Александра Андреевна не удерживается и передает эти слова Сереже Соловьеву, а тот, в свою очередь, доводит их до сведения Белого. Могли бы этого не делать, конечно. Но всякая неловкая ситуация помогает уловить момент истины: сам Белый потом долго будет обдумывать смысл блоковской реплики. Обнаружилась не просто разность характеров и темпераментов. Тут мы наблюдаем разницу в способах взаимодействия двух поэтов с миром.
Духовный вектор Белого — движение ввысь, к свету, к положительному итогу. Взлеты чередуются с падениями — так создается индивидуальный ритм жизни и творчества.
Блок же, достигнув гармонии, не длит ее, а совершает решительный шаг к дисгармонии, к хаосу. Во имя обретения новой гармонии. От света — в тьму, чтобы увидеть новый свет. И всякий раз с риском духовной гибели. Погружение во тьму может оказаться окончательным.
Именно перед очередным таким погружением он исповедуется другу, и тот переживает искренний страх. Фазы духовных ритмов не совпадают.

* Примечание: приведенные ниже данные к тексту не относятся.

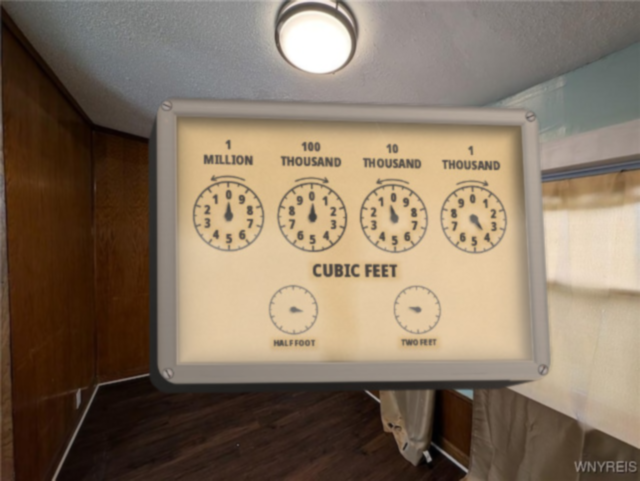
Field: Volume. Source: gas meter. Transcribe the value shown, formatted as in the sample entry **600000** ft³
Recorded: **400** ft³
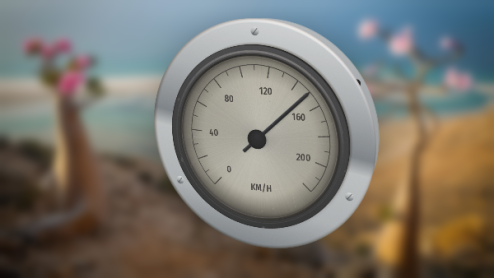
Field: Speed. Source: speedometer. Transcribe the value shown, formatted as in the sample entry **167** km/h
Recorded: **150** km/h
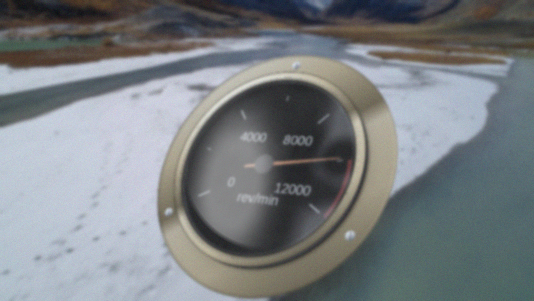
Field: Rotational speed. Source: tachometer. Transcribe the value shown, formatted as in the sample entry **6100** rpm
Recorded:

Белый потом не раз вспомнит строфу из блоковского стихотворения «Верю в Солнце Завета» (1902):
Все, дышавшее ложью,
Отшатнулось, дрожа.
Предо мной — к бездорожью
Золотая межа.
Примечательно, однако, как он ее цитирует в главе о шахматовских днях:
Но ведет к бездорожью
Золотая межа.
Для Блока же нет категоричного «но» между этапами его пути. Бездорожье — нормальное, естественное состояние. Это свобода, без которой самое дорогое прошлое может обернуться ложью.
Заходит в Шахматове разговор о Брюсове, и опять возникает противоречие. Для Белого Брюсов при всей «двусмысленности» его облика — «мэтр», «вождь», точка отсчета. А Блок вдруг огорошивает таким приговором: Брюсов не маг, а математик.